:: Page excerpt

Confused about Prop 98 and 99? Well of course you are, and that’s intentional. Most of what you hear is designed to take your attention away from the real purpose these propositions were intended to address.
The US Supreme Court, in Kelo vs. City of New London, held that government may use eminent domain to take property from its owner for the purpose of transferring it to a private developer. This decision skewed the Constitution’s original wording of “public use” to one of public benefit. “Public use” originally meant the direct use of property by a government agency for the purpose of transportation, utilities, or facilities. Now, it has been redefined as public benefit, where the government benefits if it can realize increased tax receipts by taking property and transferring it to an entity that can generate greater tax income. The supposed intent of each Proposition is to protect private property owners from this glaring redefinition of the US Constitution.

::::
:: Data

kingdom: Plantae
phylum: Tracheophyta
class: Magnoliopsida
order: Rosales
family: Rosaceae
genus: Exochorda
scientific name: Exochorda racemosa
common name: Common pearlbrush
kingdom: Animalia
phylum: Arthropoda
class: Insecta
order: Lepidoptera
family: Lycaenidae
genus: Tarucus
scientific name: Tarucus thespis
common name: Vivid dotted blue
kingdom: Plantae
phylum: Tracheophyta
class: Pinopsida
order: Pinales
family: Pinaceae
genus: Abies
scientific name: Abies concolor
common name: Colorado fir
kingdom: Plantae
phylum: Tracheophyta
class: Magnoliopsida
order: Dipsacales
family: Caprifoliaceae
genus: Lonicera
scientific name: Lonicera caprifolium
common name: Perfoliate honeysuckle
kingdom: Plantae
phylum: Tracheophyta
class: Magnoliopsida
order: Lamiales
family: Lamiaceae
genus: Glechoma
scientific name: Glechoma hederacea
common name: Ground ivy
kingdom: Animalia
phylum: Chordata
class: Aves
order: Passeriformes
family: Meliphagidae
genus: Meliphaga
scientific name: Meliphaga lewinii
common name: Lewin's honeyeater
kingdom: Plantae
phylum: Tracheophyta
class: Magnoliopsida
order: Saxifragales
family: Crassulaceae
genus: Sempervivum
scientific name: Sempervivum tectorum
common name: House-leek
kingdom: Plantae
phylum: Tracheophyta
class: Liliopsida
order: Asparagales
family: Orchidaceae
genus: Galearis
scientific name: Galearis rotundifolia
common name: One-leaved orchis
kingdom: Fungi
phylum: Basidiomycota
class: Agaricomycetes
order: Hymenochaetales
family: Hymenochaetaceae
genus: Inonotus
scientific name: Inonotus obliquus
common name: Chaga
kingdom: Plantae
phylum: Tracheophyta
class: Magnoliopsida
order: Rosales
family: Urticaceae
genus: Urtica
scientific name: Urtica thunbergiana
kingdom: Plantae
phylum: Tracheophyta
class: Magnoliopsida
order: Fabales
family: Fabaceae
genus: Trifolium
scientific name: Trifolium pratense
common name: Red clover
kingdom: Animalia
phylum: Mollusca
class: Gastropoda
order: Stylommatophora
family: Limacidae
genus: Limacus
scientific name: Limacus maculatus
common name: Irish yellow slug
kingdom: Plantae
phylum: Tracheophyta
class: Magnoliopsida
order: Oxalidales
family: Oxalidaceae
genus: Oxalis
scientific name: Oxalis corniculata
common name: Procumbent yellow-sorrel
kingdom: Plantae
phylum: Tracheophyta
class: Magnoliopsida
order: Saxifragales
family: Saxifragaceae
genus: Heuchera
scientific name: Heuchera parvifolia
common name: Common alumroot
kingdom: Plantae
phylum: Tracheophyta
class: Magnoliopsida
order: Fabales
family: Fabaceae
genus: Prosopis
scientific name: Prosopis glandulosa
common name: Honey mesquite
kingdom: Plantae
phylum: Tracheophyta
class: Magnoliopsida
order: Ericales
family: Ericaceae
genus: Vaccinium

::::

- [Problems]
a – In the passage on Props 98 and 99, which US Supreme Court case held that government may use eminent domain to take property and transfer it to a private developer?
b – Transcribe the passage on Props 98 and 99, beginning at the words "The US Supreme" and stopping after "the US Constitution.".

- [Answer set]
a – Kelo vs. City of New London.

b –
The US Supreme Court, in Kelo vs. City of New London, held that government may use eminent domain to take property from its owner for the purpose of transferring it to a private developer. This decision skewed the Constitution’s original wording of “public use” to one of public benefit. “Public use” originally meant the direct use of property by a government agency for the purpose of transportation, utilities, or facilities. Now, it has been redefined as public benefit, where the government benefits if it can realize increased tax receipts by taking property and transferring it to an entity that can generate greater tax income. The supposed intent of each Proposition is to protect private property owners from this glaring redefinition of the US Constitution.